Graphitic carbon nitrides are easily prepared by condensation of C, N-containing precursors at temperatures between 550 and 650 oC in N2 (g) flow. Alternative approaches to improve crystallinity, conductivity or porosity include the use of molten eutectic mixtures, anion doping or soft / hard templates, respectively. We have recently revealed the ability of gCNMs to act as electrodes for Li intercalation.[iii] Cyclic voltammetry results showed that the gCNMs can incorporate Li+ with a peak near 1.0 V for the delithiation process (Fig. 2a). We have also demonstrated that gCNMs exhibit excellent performance as catalyst support in direct methanol fuel cells.[iv],[v] We studied gCNMs synthesised following different routes: (a) gCNM: prepared by condensation at 550 oC in N2 (g), (b) PTI-Li+Cl-: Poly(triazine imide) prepared by molten eutectic LiCl/KCl route,[vi],[vii] and (c) B-gCNM: prepared by using ionic liquid BmimBF4.[viii]  They also showed improved performance when compared to commercial Vulcan (Figs. 2b and 2c). Here, we describe the differences between carbon nitrides and N-doped carbons / graphene and the promising potential of these materials for energy storage and conversion applications.



[i] J. Liebig, Ann. Pharm. 1834, 10, 1.

[ii] A.B. Jorge, D. J. Martin, M. T. S. Dhanoa, A. S. Rahman, N. Makwana, J. Tang, A. Sella, F. Corà, S. Firth, J. A. Darr, P. F. McMillan, J. Phys. Chem. C 2013, 117, 7178.

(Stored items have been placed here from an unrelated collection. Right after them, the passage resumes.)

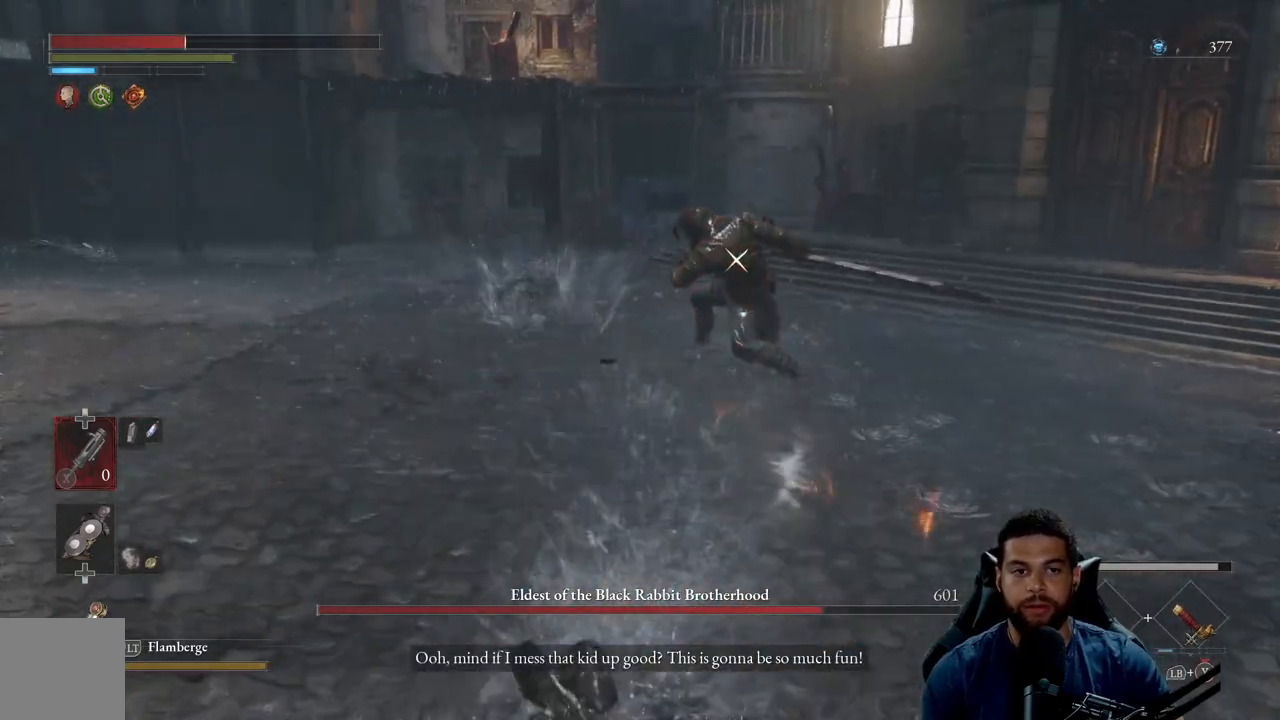
{"buttons": [], "left_stick": "down-left", "right_stick": "center", "events": [[167, "B", "down"], [183, "left_stick", "down-left"], [250, "B", "up"]]}
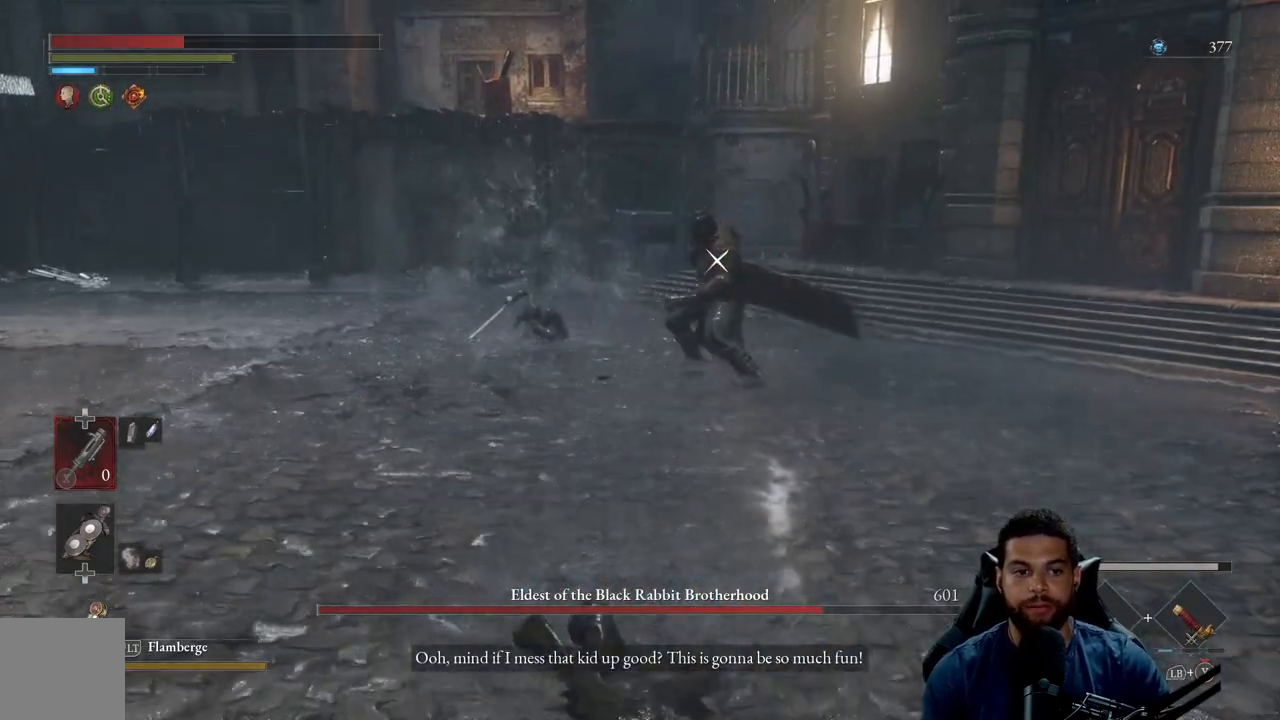
{"buttons": [], "left_stick": "down-left", "right_stick": "center", "events": [[267, "B", "down"], [333, "DPAD_DOWN", "down"], [367, "B", "up"], [450, "DPAD_DOWN", "up"]]}
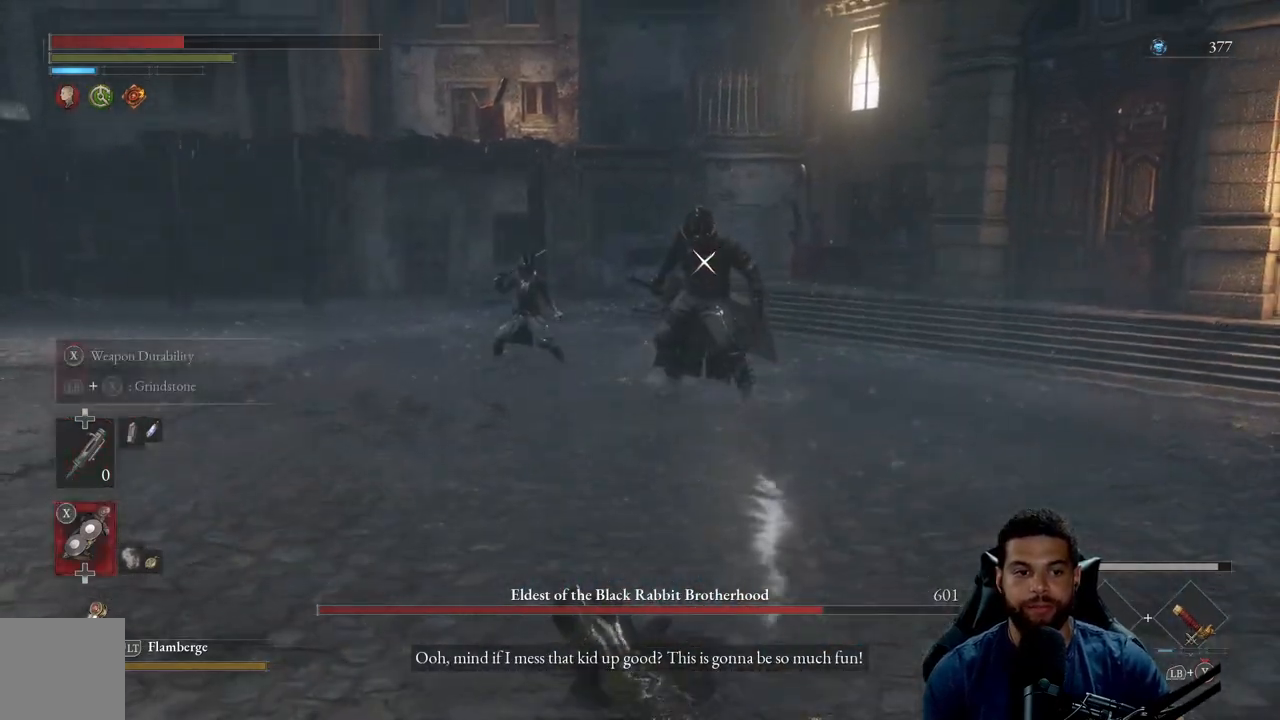
{"buttons": [], "left_stick": "down-left", "right_stick": "center", "events": [[150, "DPAD_UP", "down"], [233, "DPAD_UP", "up"], [317, "DPAD_UP", "down"], [400, "DPAD_UP", "up"]]}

[iii] A.B. Jorge, F. Corà, D. J. L. Brett, A. Sella, P. F. McMillan, Int. J. Nanotechnol., awaiting publication.

[iv] N. Mansor, A. B. Jorge, F. Corà, C. Gibbs, R. Jervis, P. F. McMillan, X. Wang, D. J. L. Brett, ECS Trans 2013, 58, 1767.

[v] N. Mansor, A. B. Jorge, F. Corà, C. Gibbs, R. Jervis, P. F. McMillan, X. Wang, D. J. L. Brett, J. Phys. Chem. C, just accepted, doi: 10.1021/jp412501j.

[vi] M. J. Bojdys, J.-O. Müller, M. Antonietti, A. Thomas, Chem. Eur. .J. 2008, 14, 8177-8182.

[vii] E. Wirnhier, M. Döblinger, D. Gunzelmann, J. Senker, B. V. Lotsch, W. Schnick, Chem. Eur. .J. 2011, 17, 3213.

[viii] Y. Wang, J. Zhang, X. Wang, M. Antonietti, H. Li, Angew. Chem. Int. Ed. 2010, 49, 3356.